Please duplicate the lines of the records, unchanged, starting at the first line and stopping after the line that contains "1986–87 | Tier: I -> IV".

**Dataset entries**

• • •

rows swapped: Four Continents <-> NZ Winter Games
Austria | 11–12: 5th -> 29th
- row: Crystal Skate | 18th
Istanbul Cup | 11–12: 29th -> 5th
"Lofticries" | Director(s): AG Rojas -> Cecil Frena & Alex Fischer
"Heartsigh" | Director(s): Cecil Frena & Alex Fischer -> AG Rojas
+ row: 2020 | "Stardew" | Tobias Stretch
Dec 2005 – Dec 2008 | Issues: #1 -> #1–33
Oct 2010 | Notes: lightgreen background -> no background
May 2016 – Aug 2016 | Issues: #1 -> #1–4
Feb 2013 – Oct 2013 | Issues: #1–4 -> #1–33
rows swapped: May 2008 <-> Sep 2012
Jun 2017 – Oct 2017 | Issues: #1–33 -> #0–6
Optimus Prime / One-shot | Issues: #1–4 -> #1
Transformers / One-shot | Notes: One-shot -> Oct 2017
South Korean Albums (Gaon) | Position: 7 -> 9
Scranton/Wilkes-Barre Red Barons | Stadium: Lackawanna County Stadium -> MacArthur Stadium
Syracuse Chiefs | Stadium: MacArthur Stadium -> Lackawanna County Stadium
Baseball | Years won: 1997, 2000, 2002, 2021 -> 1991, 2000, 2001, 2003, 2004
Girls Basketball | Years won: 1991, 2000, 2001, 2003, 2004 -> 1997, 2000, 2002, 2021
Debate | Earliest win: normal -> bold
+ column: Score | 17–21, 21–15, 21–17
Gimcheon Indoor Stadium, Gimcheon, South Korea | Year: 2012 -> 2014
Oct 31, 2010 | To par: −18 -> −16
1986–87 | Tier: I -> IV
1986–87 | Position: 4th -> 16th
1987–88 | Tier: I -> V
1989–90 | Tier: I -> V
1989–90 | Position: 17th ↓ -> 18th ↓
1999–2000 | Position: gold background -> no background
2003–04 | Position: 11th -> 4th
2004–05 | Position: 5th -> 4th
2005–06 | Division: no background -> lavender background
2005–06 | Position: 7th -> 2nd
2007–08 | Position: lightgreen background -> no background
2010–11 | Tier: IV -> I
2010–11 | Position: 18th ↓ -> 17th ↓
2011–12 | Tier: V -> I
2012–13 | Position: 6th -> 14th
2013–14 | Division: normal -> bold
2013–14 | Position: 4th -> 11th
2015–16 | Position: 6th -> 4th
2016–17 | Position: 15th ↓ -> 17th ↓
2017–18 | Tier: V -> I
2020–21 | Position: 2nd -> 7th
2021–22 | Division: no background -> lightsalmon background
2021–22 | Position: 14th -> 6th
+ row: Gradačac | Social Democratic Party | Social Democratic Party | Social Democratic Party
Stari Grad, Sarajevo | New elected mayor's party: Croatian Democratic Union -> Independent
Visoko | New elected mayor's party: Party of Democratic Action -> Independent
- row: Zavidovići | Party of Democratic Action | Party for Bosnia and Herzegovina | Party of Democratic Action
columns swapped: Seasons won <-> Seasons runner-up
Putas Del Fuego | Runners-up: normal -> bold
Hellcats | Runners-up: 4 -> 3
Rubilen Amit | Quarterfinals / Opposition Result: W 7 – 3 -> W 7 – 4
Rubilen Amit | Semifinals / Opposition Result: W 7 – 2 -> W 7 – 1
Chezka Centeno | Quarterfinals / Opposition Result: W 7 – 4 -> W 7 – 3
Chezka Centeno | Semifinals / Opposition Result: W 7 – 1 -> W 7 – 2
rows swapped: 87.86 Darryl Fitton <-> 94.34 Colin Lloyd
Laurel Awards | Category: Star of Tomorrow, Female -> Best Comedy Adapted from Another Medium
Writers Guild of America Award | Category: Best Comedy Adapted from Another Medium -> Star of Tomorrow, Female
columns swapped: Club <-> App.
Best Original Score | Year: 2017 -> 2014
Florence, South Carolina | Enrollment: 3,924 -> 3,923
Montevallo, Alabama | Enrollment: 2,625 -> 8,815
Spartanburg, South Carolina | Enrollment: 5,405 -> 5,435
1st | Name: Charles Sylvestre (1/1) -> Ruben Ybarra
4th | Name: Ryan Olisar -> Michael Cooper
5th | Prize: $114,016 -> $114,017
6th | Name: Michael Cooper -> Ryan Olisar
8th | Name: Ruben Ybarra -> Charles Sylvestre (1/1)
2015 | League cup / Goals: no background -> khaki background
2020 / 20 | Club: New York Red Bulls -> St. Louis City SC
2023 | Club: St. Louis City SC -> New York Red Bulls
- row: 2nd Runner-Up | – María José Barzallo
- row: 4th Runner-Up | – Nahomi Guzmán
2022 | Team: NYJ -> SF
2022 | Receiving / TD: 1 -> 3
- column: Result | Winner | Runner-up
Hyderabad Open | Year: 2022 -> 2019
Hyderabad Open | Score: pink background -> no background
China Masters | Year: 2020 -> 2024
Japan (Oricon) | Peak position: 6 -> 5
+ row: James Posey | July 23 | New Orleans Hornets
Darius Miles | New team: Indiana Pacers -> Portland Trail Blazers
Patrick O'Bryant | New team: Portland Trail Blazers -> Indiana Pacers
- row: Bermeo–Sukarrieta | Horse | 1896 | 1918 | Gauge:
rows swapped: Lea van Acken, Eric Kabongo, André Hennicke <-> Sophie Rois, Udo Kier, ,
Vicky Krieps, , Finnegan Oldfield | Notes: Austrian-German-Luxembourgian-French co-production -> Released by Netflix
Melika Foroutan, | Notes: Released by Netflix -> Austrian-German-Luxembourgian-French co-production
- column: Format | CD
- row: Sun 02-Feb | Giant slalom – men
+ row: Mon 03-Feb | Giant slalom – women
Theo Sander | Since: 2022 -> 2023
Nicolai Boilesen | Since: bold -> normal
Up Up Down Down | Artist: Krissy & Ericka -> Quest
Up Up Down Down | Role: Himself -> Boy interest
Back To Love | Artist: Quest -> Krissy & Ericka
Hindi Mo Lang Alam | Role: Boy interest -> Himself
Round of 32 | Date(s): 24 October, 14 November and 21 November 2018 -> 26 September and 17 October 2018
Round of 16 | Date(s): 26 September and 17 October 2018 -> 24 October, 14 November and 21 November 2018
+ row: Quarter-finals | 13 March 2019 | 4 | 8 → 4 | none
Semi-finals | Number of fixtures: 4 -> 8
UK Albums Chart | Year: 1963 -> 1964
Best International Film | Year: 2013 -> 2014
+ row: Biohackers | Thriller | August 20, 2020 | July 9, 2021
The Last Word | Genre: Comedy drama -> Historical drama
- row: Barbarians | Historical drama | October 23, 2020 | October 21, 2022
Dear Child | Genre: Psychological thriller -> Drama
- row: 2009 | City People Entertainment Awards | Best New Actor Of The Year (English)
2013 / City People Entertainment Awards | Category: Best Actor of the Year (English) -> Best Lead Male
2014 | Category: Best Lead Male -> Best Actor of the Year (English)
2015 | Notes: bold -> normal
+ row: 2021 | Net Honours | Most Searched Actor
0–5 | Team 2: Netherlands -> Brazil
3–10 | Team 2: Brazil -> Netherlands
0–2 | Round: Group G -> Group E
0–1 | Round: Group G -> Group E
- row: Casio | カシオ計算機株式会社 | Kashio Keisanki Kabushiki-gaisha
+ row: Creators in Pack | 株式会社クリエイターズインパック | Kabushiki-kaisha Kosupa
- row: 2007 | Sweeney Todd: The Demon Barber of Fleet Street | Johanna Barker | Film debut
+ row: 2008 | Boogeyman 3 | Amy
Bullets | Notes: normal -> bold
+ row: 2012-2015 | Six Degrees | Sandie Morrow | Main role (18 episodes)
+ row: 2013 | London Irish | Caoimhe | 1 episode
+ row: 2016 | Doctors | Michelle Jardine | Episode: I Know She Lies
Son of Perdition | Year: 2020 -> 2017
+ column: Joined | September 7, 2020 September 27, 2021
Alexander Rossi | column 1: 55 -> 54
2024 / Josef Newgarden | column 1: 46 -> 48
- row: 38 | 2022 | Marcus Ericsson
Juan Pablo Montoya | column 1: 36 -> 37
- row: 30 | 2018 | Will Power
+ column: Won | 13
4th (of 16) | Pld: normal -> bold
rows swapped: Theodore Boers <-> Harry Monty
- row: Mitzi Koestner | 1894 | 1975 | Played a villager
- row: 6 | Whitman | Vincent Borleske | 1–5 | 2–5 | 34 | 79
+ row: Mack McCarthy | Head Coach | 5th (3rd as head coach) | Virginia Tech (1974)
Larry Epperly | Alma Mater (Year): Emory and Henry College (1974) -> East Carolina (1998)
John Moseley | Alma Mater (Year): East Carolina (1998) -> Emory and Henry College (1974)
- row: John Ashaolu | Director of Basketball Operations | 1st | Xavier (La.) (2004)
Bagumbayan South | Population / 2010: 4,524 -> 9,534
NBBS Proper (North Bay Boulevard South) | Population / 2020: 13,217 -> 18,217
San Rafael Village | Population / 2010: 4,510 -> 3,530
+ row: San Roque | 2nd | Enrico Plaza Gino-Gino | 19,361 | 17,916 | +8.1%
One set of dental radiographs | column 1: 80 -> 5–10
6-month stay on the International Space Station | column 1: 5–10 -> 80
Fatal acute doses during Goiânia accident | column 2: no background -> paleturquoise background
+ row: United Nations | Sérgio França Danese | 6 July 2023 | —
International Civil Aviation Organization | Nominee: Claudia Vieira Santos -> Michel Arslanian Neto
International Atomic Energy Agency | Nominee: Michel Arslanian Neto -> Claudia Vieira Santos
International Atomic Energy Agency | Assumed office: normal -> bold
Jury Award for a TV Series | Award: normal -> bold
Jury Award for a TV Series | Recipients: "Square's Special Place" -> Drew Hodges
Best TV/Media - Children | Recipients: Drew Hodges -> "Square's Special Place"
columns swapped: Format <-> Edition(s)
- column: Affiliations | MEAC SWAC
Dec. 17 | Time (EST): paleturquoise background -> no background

• • •

**TASK ANSWER**
rows swapped: Four Continents <-> NZ Winter Games
Austria | 11–12: 5th -> 29th
- row: Crystal Skate | 18th
Istanbul Cup | 11–12: 29th -> 5th
"Lofticries" | Director(s): AG Rojas -> Cecil Frena & Alex Fischer
"Heartsigh" | Director(s): Cecil Frena & Alex Fischer -> AG Rojas
+ row: 2020 | "Stardew" | Tobias Stretch
Dec 2005 – Dec 2008 | Issues: #1 -> #1–33
Oct 2010 | Notes: lightgreen background -> no background
May 2016 – Aug 2016 | Issues: #1 -> #1–4
Feb 2013 – Oct 2013 | Issues: #1–4 -> #1–33
rows swapped: May 2008 <-> Sep 2012
Jun 2017 – Oct 2017 | Issues: #1–33 -> #0–6
Optimus Prime / One-shot | Issues: #1–4 -> #1
Transformers / One-shot | Notes: One-shot -> Oct 2017
South Korean Albums (Gaon) | Position: 7 -> 9
Scranton/Wilkes-Barre Red Barons | Stadium: Lackawanna County Stadium -> MacArthur Stadium
Syracuse Chiefs | Stadium: MacArthur Stadium -> Lackawanna County Stadium
Baseball | Years won: 1997, 2000, 2002, 2021 -> 1991, 2000, 2001, 2003, 2004
Girls Basketball | Years won: 1991, 2000, 2001, 2003, 2004 -> 1997, 2000, 2002, 2021
Debate | Earliest win: normal -> bold
+ column: Score | 17–21, 21–15, 21–17
Gimcheon Indoor Stadium, Gimcheon, South Korea | Year: 2012 -> 2014
Oct 31, 2010 | To par: −18 -> −16
1986–87 | Tier: I -> IV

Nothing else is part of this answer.